Böylelikle siyaset kurumunun önem ve kurallarının betimlendiği tarihi anekdotu aktarmıştır. Siyaset, yumurta kefesindeki yumurtaları kırmadan taşımak ve satmak kadar hassas bir müessesedir. Etik ve ahlaki kurallara riayet edilerek icra edilmelidir

Yukarıdaki kıstas ve Sayın Devlet Bahçeli’nin konuşması yeni normallerin başladığı bu zaman diliminde siyasetçinin icra sırasındaki ortaya koyduğu kişiliğine örnek olmalıdır. 

5.Kol Faaliyetleri

Beşinci Kol Faaliyeti, İspanya iç savaşı sırasında (1936-1939) milliyetçi güçlere önderlik eden İspanyol General Francisco Franco Bahamonde tarafından söylenmiştir.

 İç savaşta Madrid’e orduların saldırdığı sırada Madrid içlerinde General Franco’ya bağlı istihbarat yetkililerinin şehirde ayaklanma çıkarmasıyla Madrid’in düşmesi ve ele geçirilmesi hızlanmıştır.

 General Franco Madrid’e saldırı esnasında “Şehri dört koldan kuşattık, beşinci kolumuz da içeride.” ifadesini kullanmıştır.

 Tanım olarak Beşinci Kol faaliyetleri ‘fiilî mücadele ile ele geçirilemeyen bir kitleyi ya da devleti propaganda, casusluk, sabotaj ya da terör yoluyla manevî etkiye maruz bırakmak suretiyle müdahaleye uygun hale getirmek ya da fiilî savaş esnasında savaşı daha kolay kazanmak için yapılan her türlü manevî yıkıcı çalışmadır.’ şeklinde tanımlanmaktadır.

Yukarıdaki tanımı aklımızdan çıkarmadan Temmuz ayı içerisinde unutmamız gereken bir konu da 15Temmuz FETÖ’nün hain darbe kalkışmasıdır. 

15 Temmuz sonrası silahlı mücadeleden umudunun kesen üst akıl ve FETÖ yapılanması beşinci kol faaliyetleriyle amaç ve hedeflerine ulaşmak için çalışmalar yapmaktadırlar. 

FETÖ ve üst akıl; Türkiye ve Türk dış politikasının çalışma alanlarında beşinci kol faaliyeti bağlamında saldırılarını devam ettirmektedir.
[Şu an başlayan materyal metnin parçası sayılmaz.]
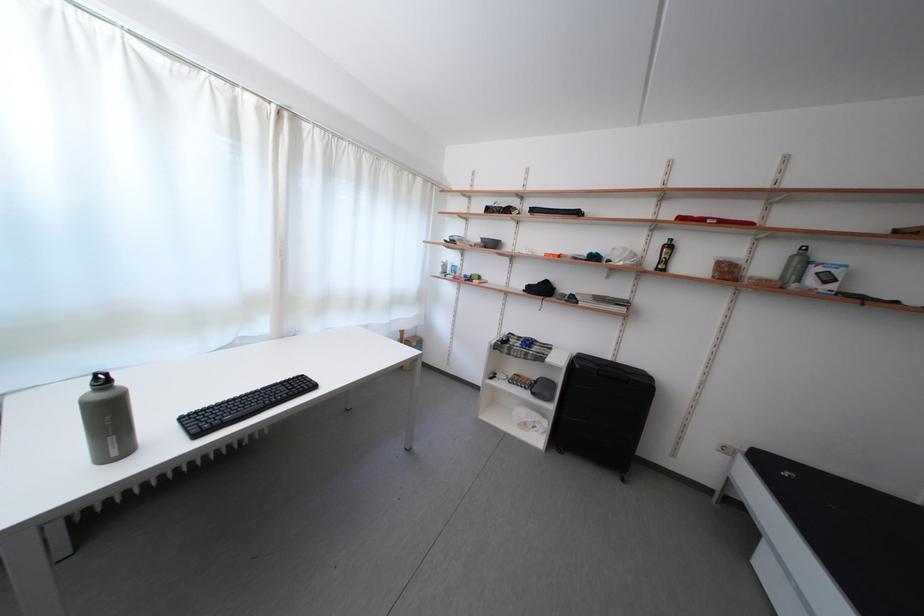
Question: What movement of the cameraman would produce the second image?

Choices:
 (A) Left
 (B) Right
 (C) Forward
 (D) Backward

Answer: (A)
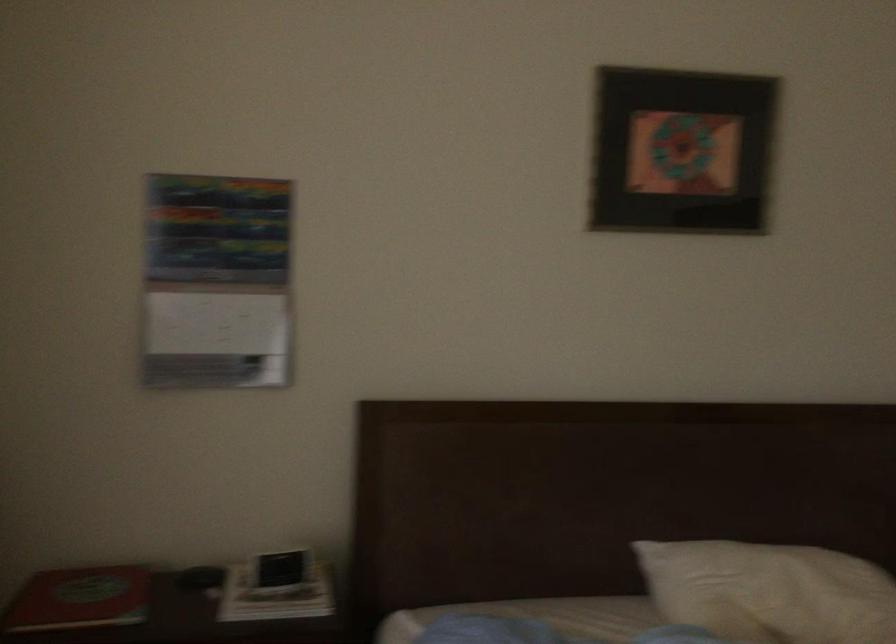
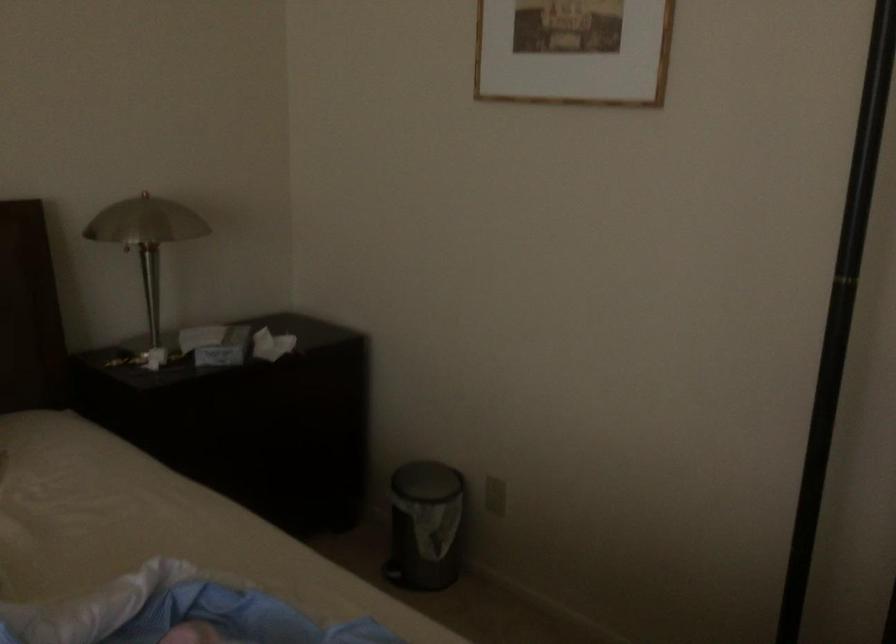
Question: The images are taken continuously from a first-person perspective. In which direction is your viewpoint rotating?

Choices:
 (A) Left
 (B) Right
 (C) Up
 (D) Down

Answer: (B)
Çünkü; dış politika demek devlet politikası demektedir. Bu bahisle de devletimiz ve milletimiz, milli güvenliğini etkileyen tüm alanlarda saldırı altındadır. 

Lakin; büyük Türk milleti ve kadim devletimiz şeytanın tüm oyunlarını alt edecek kudret ve gücesahiptir. Covid-19 süreci ve sonrası dünya ve insanlık yeni normal adı altında öngörülemeyen farklı bir evreye geçecektir. Bu süreçte duygu yerine akıl ve mantığın işlediği; ticari, siyasi ve ailevi yapılar ve çalışmalar geleceğe sağlam adımlarla gidecektir. 

20 Temmuz 1974’de gerçekleştirilen ‘’Mutlu Barış Harekatı’nın’’ 47. Yılında Kıbrıs Türklüğü için Şehit ve Gazi olmuş, Mehmetçik ve Mücahitlerimizi rahmet ve minnetle anarım. Kıbrıs Türkü devleti Kuzey Kıbrıs Türk Cumhuriyeti’yle geleceğe emin adımlarla ilerleyecektir. 

Kalım sağlıcakla… 

Kitap: 28 Aralık 2015 tarihinde vefat eden Albay İsmail Lütfi Tansu’nun Kıbrıs Türklerinin mücadele yıllarında örgütledikleri, Türk Mukavemet Teşkilatı ‘TMT’ adındaki gizli örgütün neden ve nasıl kurulduğunun efsanevi öyküsünü anlattığı ‘’Aslında Hiç Kimse Uyumuyordu’’ adlı eserini okumanızı öneririm.